Le Maroc et les cinglantes vérités de sa gestion migratoire
Par M. Kateb – Nous avons écrit, il y a une semaine, sur ce même espace, que l’étau se resserre autour de l’argumentaire, voire du discours de la diplomatie marocaine qui, au bout du compte, a vu s’écrouler tout l’édifice de sa sémantique. Ses milliards dépensés dans le marketing politique au Parlement européen n’auront finalement servi à rien.

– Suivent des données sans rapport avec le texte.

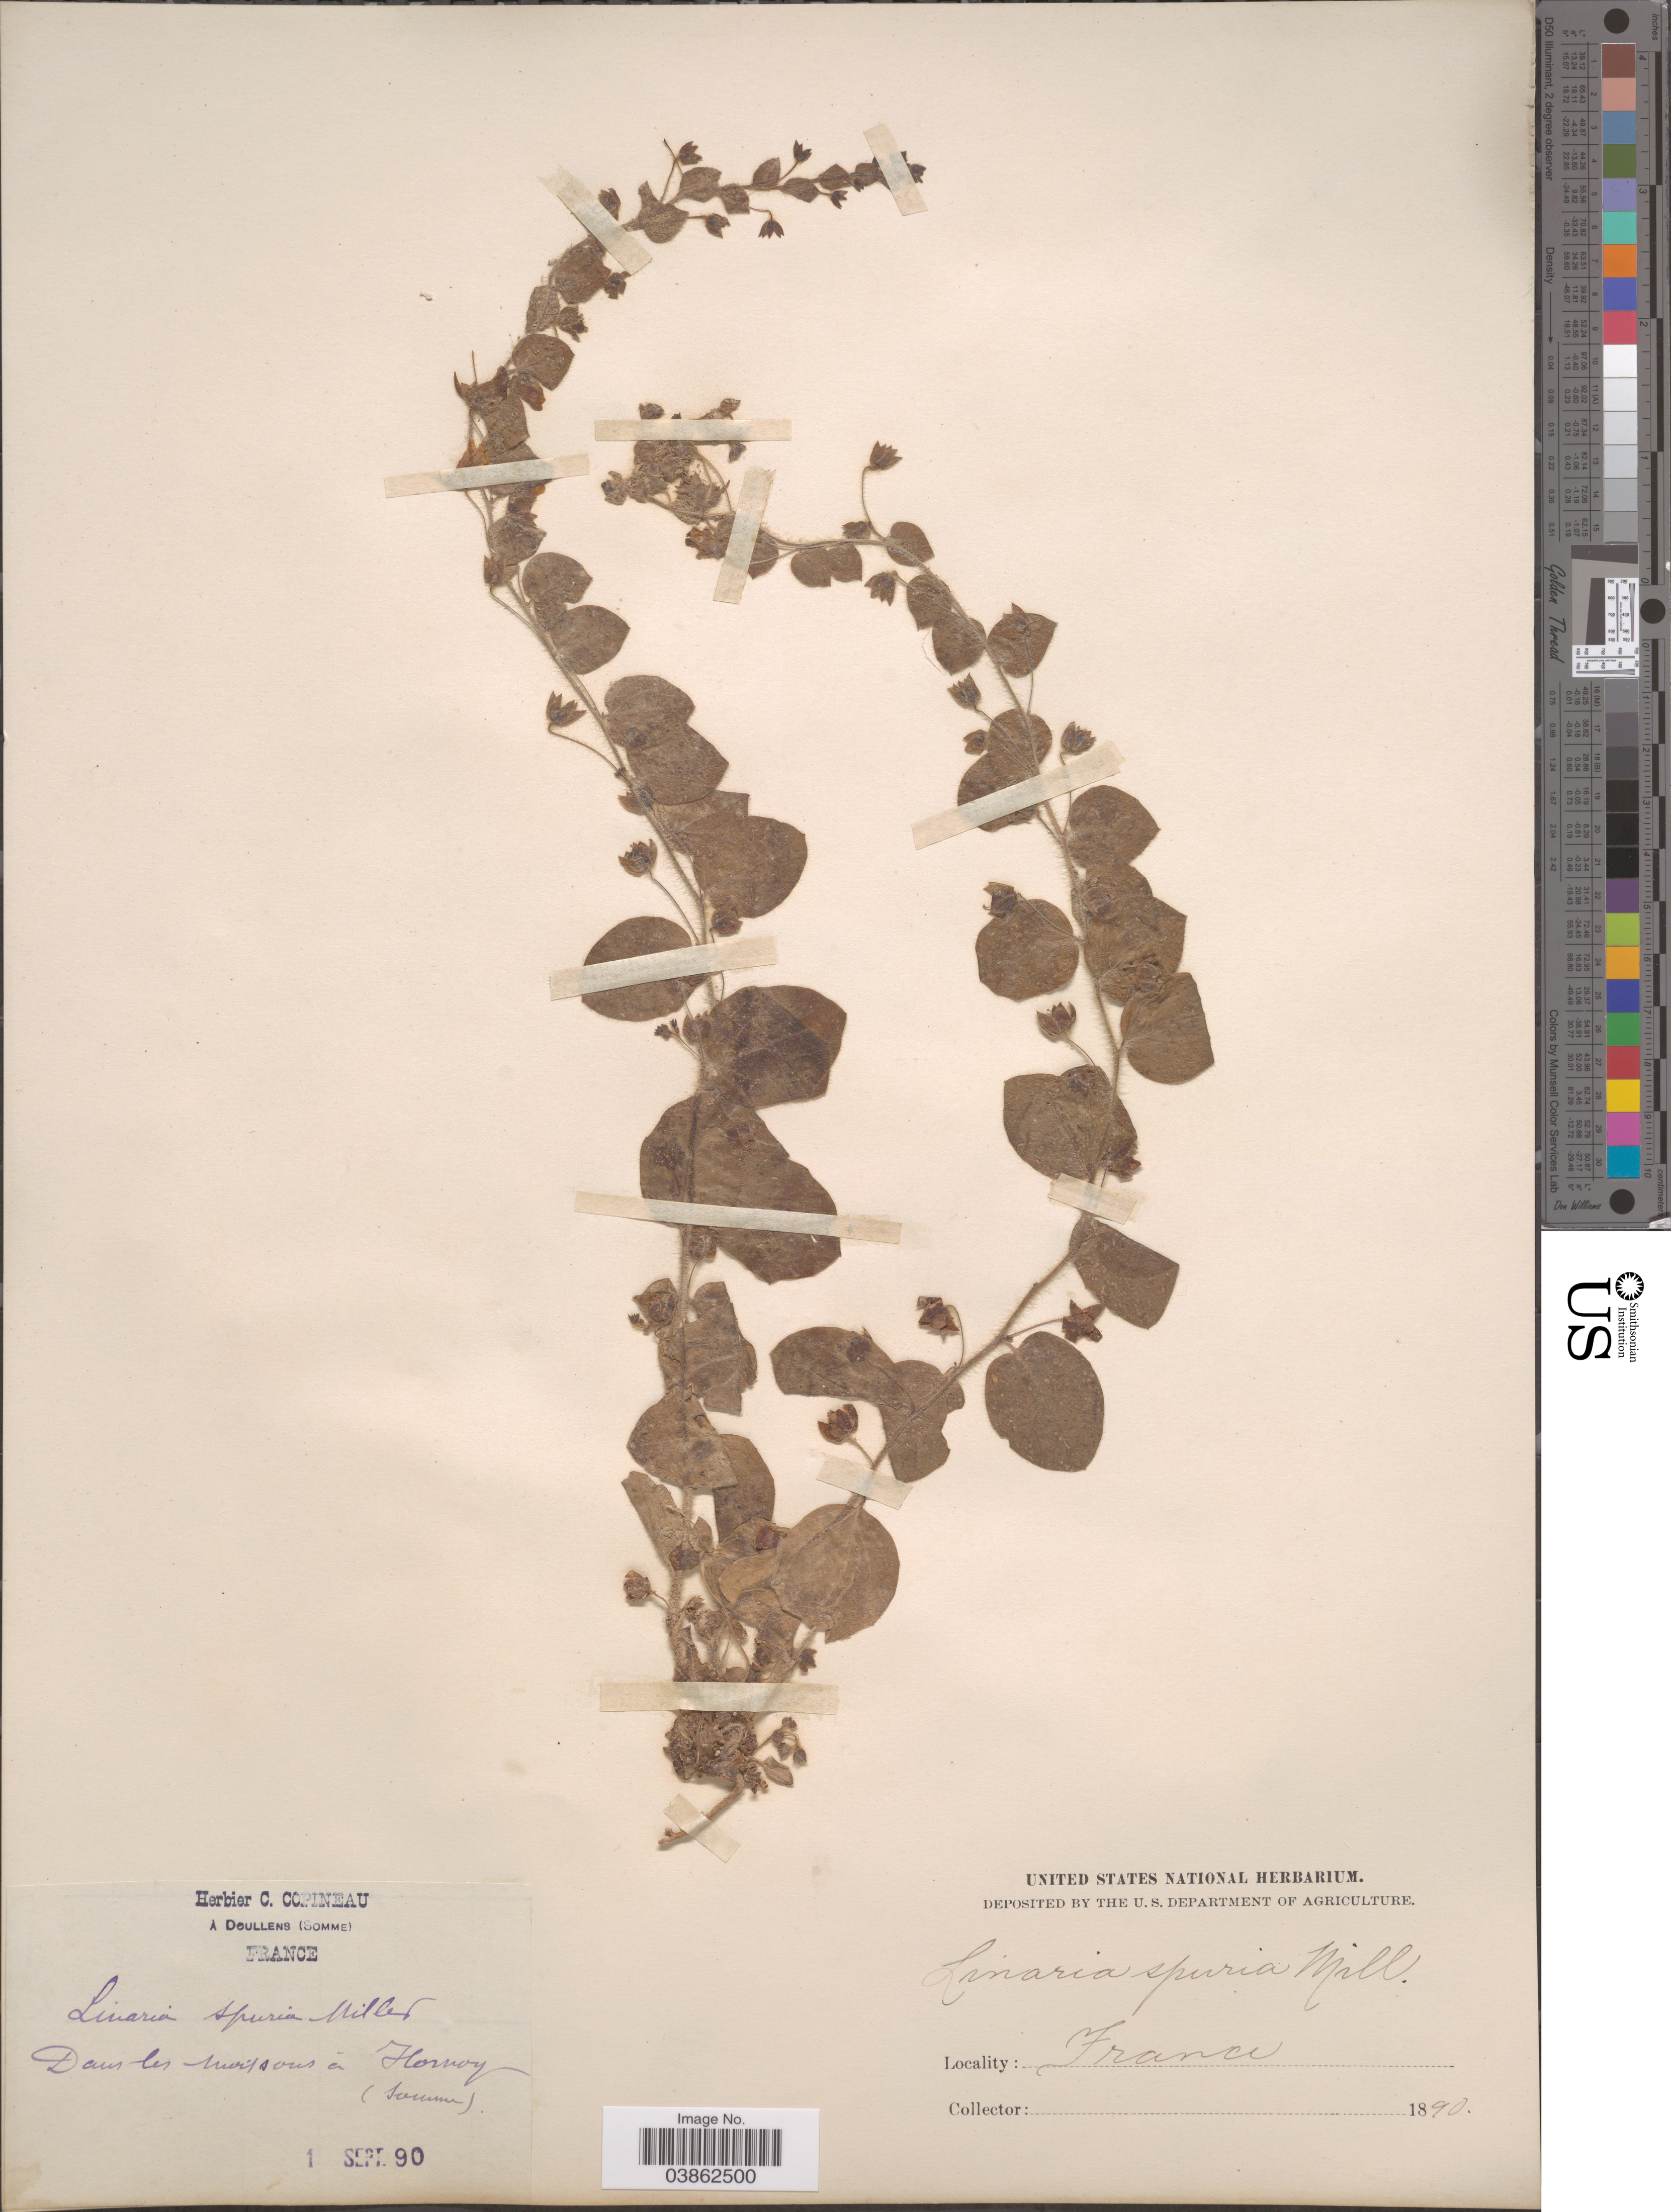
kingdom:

La récente résolution du Parlement européen, qui concerne la violation de la Convention des Nations unies relative aux droits de l’enfant et l’instrumentalisation des mineurs par les autorités marocaines dans la crise migratoire dans l’enclave espagnole révèle bien des non-dits. Quels que soient les motifs qui ont présidé à l’apparition de la situation qui a prévalu à Ceuta, «c’est un incident injustifiable», assène la Résolution, qui accuse clairement le Makhzen d’avoir laissé passer délibérément quelque 9 000 personnes.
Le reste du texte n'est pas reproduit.